It’s no secret our industry is under immense pressure. And it’s not just about money.

Community pharmacy as we know it is in danger. We have been stretched to a breaking point by non-competitive payment models set by those at the top of the corporate food chain. So far we have been practically powerless to stop it, but soon we won’t have a choice. Patients, caregivers, and pharmacies are all placed at risk when there aren’t enough resources to fulfill our purpose.

The impact of pharmacists on public health is well-documented. Pharmacists have been named “the most accessible healthcare practitioners”. However that notion is being challenged by the third parties on which many patients rely for prescription drug coverage, the Pharmacy Benefits Managers (PBM’s). Non-competitive business practices such as forced mail order, preferred or restricted pharmacy networks, and razor-thin profit margins lock patients out of quality pharmacies, whether directly or indirectly.

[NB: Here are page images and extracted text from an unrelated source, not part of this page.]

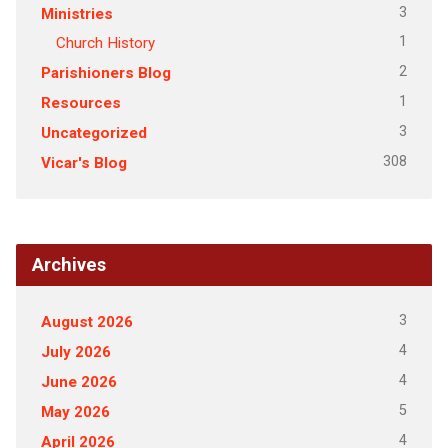
3
Ministries
1
Church History
2
Parishioners Blog
1
Resources
3
Uncategorized
308
Vicar's Blog
Archives
3
August 2026
4
July 2026
4
June 2026
5
May 2026
4
April 2026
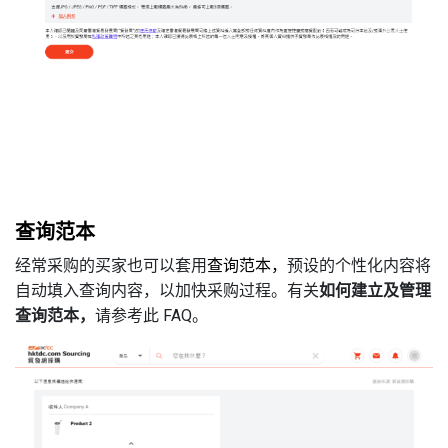
.
查询范本
经常采购的买家也可以套用
查询范本，
预设的个性化内容将
自动填入查询内容，以加快采购过程。有关
如何建立及管理
查询范本，
请参考此 FAQ。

While pharmacies struggle to keep their doors open, the healthcare industry shows no signs of shrinking nor simplifying, and many pharmacists are burning out under the pressure.

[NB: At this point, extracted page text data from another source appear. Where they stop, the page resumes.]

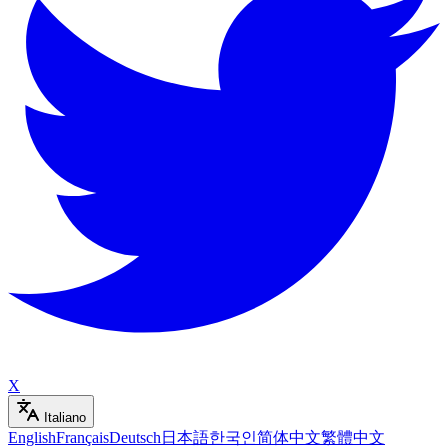
X
Italiano
English
Français
Deutsch
日本語
한국인
简体中文
繁體中文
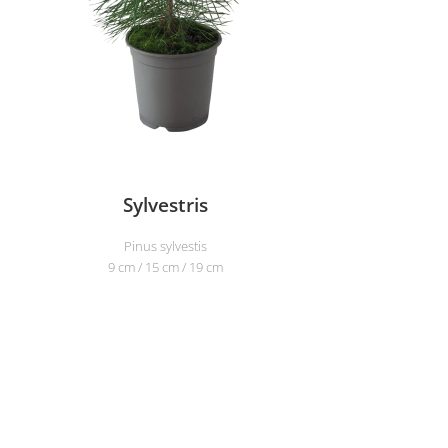
Sylvestris
Pinus sylvestis
9 cm / 15 cm / 19 cm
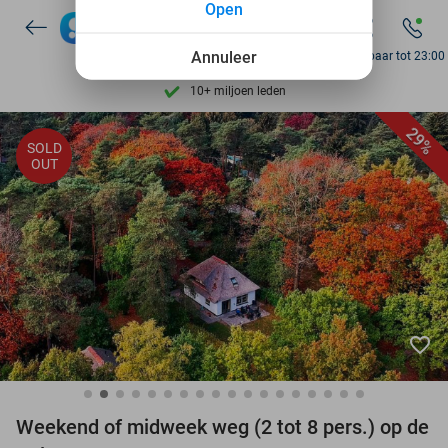
Open
Ontdek 15.000+ deals
7 dagen per week beschikbaar
Annuleer
Bereikbaar tot 23:00
10+ miljoen leden
9,4
op basis van
206.453 reviews
29%
SOLD
Ontdek 15.000+ deals
OUT
7 dagen per week beschikbaar
10+ miljoen leden
favorite_border
Weekend of midweek weg (2 tot 8 pers.) op de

The trend is simple. Over time drug prices, co-pays, and insurance premiums increase, while insurance payments to pharmacies for drugs decrease, and more restrictions are placed on patients’ access to medication. All while we pay dramatically inflated prices compared to other countries for identical treatments. It’s time to start asking:

“Where is my money going?!”

We on the front lines owe it to ourselves to advocate for fair payment models and recognition of our full potential in order to continue serving our communities.